Requirement: alpha-hydrogen must be present. Mechanism: base (dilute NaOH) forms enolate from alpha-H; enolate attacks another carbonyl molecule; new C-C bond forms; beta-hydroxy carbonyl compound (aldol) produced. On heating: dehydration to alpha,beta-unsaturated carbonyl compound (conjugated system). Crossed aldol between non-enolizable (no alpha-H) and enolizable aldehydes gives directed product (enolate attacks the non-enolizable one).

Section 7: Cannizzaro Reaction

Requirement: NO alpha-hydrogen. Mechanism: concentrated OH- adds to one aldehyde molecule forming tetrahedral intermediate; hydride transferred to second aldehyde; one becomes carboxylate (oxidized), one becomes alcohol (reduced). Key examples: HCHO, C6H5CHO, (CH3)3CCHO. The crossed Cannizzaro (HCHO + C6H5CHO) preferentially oxidizes HCHO (more reactive) and reduces C6H5CHO to benzyl alcohol.
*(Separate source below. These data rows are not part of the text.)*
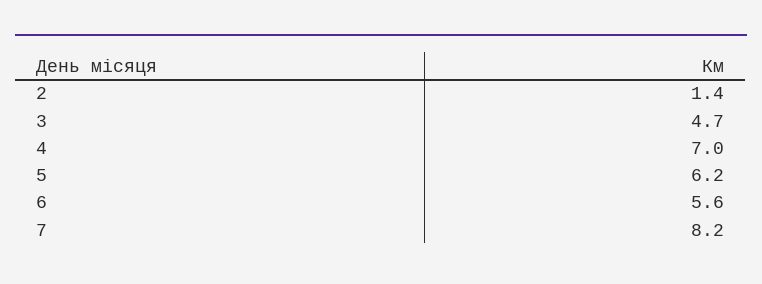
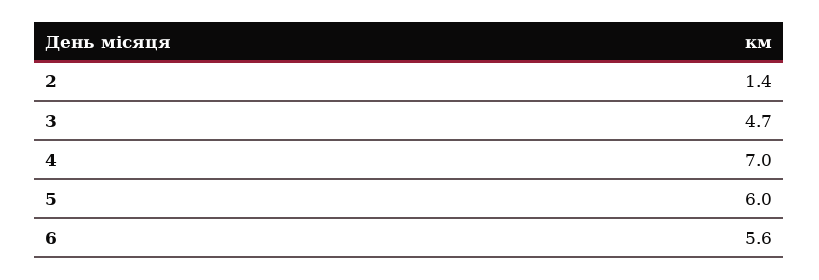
  {
    "2": 1.4,
    "3": 4.7,
    "4": 7,
-   "5": 6.2,
+   "5": 6,
-   "6": 5.6,
+   "6": 5.6
-   "7": 8.2
  }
Section 8: Haloform Reaction

Methyl ketones and their oxidizable precursors react with I2/NaOH: CH3CO-R + 3I2 + 3NaOH → CHI3 + RCOONa. CHI3 is the yellow iodoform precipitate. Positive compounds: any CH3CO-R, CH3CHO, ethanol (→ CH3CHO in situ), isopropanol (→ acetone in situ). Negative: HCHO, methanol, diethyl ketone (CH3CH2COCH2CH3), propan-1-ol.